▶ [Exercise] Write out every line of the data below word for word, keeping each line break where it falls.

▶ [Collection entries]
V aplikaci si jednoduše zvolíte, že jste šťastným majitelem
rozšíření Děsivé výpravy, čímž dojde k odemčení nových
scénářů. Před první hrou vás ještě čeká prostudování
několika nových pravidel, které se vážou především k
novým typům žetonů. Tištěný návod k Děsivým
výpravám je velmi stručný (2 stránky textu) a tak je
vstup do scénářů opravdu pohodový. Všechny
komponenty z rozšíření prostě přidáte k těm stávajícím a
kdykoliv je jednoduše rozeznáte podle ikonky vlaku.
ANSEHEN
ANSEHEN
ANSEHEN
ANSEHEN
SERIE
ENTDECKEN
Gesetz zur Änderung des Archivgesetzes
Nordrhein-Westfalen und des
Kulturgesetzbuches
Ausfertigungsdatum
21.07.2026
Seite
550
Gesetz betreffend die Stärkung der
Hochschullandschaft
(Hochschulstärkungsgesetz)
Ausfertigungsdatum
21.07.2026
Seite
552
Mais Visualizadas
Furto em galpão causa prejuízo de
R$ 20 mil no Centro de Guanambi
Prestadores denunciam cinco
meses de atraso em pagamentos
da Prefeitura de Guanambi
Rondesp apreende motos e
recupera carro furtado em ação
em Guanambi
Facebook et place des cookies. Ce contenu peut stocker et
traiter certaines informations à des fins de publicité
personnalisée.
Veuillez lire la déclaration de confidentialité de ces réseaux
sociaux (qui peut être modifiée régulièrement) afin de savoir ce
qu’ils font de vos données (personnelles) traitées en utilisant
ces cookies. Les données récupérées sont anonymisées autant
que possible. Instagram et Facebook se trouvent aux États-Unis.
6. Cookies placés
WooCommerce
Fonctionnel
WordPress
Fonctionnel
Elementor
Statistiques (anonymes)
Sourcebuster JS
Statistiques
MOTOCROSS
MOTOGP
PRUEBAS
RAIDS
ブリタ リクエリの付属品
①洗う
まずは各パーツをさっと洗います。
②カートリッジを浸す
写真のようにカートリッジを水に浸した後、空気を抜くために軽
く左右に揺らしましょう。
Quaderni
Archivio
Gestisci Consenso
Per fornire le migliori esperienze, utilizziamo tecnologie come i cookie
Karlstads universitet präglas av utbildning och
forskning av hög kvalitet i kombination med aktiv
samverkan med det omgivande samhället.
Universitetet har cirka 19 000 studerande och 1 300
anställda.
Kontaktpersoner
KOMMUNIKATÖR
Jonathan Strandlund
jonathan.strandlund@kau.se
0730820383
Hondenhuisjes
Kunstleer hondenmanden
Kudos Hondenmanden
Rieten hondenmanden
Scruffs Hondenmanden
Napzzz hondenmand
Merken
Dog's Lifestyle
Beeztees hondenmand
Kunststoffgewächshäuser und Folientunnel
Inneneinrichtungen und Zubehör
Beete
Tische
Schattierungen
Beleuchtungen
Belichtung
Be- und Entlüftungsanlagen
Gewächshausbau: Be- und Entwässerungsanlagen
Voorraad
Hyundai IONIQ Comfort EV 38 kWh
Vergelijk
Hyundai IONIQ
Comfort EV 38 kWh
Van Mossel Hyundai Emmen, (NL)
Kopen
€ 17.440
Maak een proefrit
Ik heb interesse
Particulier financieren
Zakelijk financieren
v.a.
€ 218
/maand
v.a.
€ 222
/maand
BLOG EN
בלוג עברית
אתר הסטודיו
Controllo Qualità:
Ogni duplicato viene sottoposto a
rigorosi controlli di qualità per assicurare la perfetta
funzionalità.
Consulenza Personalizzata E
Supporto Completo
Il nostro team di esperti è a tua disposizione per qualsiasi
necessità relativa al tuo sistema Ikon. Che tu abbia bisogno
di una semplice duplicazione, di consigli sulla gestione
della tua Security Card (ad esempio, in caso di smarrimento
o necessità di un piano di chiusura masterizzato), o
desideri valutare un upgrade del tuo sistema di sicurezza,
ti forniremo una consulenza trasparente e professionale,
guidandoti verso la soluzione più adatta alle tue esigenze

▶ [Solution]
V aplikaci si jednoduše zvolíte, že jste šťastným majitelem
rozšíření Děsivé výpravy, čímž dojde k odemčení nových
scénářů. Před první hrou vás ještě čeká prostudování
několika nových pravidel, které se vážou především k
novým typům žetonů. Tištěný návod k Děsivým
výpravám je velmi stručný (2 stránky textu) a tak je
vstup do scénářů opravdu pohodový. Všechny
komponenty z rozšíření prostě přidáte k těm stávajícím a
kdykoliv je jednoduše rozeznáte podle ikonky vlaku.
ANSEHEN
ANSEHEN
ANSEHEN
ANSEHEN
SERIE
ENTDECKEN
Gesetz zur Änderung des Archivgesetzes
Nordrhein-Westfalen und des
Kulturgesetzbuches
Ausfertigungsdatum
21.07.2026
Seite
550
Gesetz betreffend die Stärkung der
Hochschullandschaft
(Hochschulstärkungsgesetz)
Ausfertigungsdatum
21.07.2026
Seite
552
Mais Visualizadas
Furto em galpão causa prejuízo de
R$ 20 mil no Centro de Guanambi
Prestadores denunciam cinco
meses de atraso em pagamentos
da Prefeitura de Guanambi
Rondesp apreende motos e
recupera carro furtado em ação
em Guanambi
Facebook et place des cookies. Ce contenu peut stocker et
traiter certaines informations à des fins de publicité
personnalisée.
Veuillez lire la déclaration de confidentialité de ces réseaux
sociaux (qui peut être modifiée régulièrement) afin de savoir ce
qu’ils font de vos données (personnelles) traitées en utilisant
ces cookies. Les données récupérées sont anonymisées autant
que possible. Instagram et Facebook se trouvent aux États-Unis.
6. Cookies placés
WooCommerce
Fonctionnel
WordPress
Fonctionnel
Elementor
Statistiques (anonymes)
Sourcebuster JS
Statistiques
MOTOCROSS
MOTOGP
PRUEBAS
RAIDS
ブリタ リクエリの付属品
①洗う
まずは各パーツをさっと洗います。
②カートリッジを浸す
写真のようにカートリッジを水に浸した後、空気を抜くために軽
く左右に揺らしましょう。
Quaderni
Archivio
Gestisci Consenso
Per fornire le migliori esperienze, utilizziamo tecnologie come i cookie
Karlstads universitet präglas av utbildning och
forskning av hög kvalitet i kombination med aktiv
samverkan med det omgivande samhället.
Universitetet har cirka 19 000 studerande och 1 300
anställda.
Kontaktpersoner
KOMMUNIKATÖR
Jonathan Strandlund
jonathan.strandlund@kau.se
0730820383
Hondenhuisjes
Kunstleer hondenmanden
Kudos Hondenmanden
Rieten hondenmanden
Scruffs Hondenmanden
Napzzz hondenmand
Merken
Dog's Lifestyle
Beeztees hondenmand
Kunststoffgewächshäuser und Folientunnel
Inneneinrichtungen und Zubehör
Beete
Tische
Schattierungen
Beleuchtungen
Belichtung
Be- und Entlüftungsanlagen
Gewächshausbau: Be- und Entwässerungsanlagen
Voorraad
Hyundai IONIQ Comfort EV 38 kWh
Vergelijk
Hyundai IONIQ
Comfort EV 38 kWh
Van Mossel Hyundai Emmen, (NL)
Kopen
€ 17.440
Maak een proefrit
Ik heb interesse
Particulier financieren
Zakelijk financieren
v.a.
€ 218
/maand
v.a.
€ 222
/maand
BLOG EN
בלוג עברית
אתר הסטודיו
Controllo Qualità:
Ogni duplicato viene sottoposto a
rigorosi controlli di qualità per assicurare la perfetta
funzionalità.
Consulenza Personalizzata E
Supporto Completo
Il nostro team di esperti è a tua disposizione per qualsiasi
necessità relativa al tuo sistema Ikon. Che tu abbia bisogno
di una semplice duplicazione, di consigli sulla gestione
della tua Security Card (ad esempio, in caso di smarrimento
o necessità di un piano di chiusura masterizzato), o
desideri valutare un upgrade del tuo sistema di sicurezza,
ti forniremo una consulenza trasparente e professionale,
guidandoti verso la soluzione più adatta alle tue esigenze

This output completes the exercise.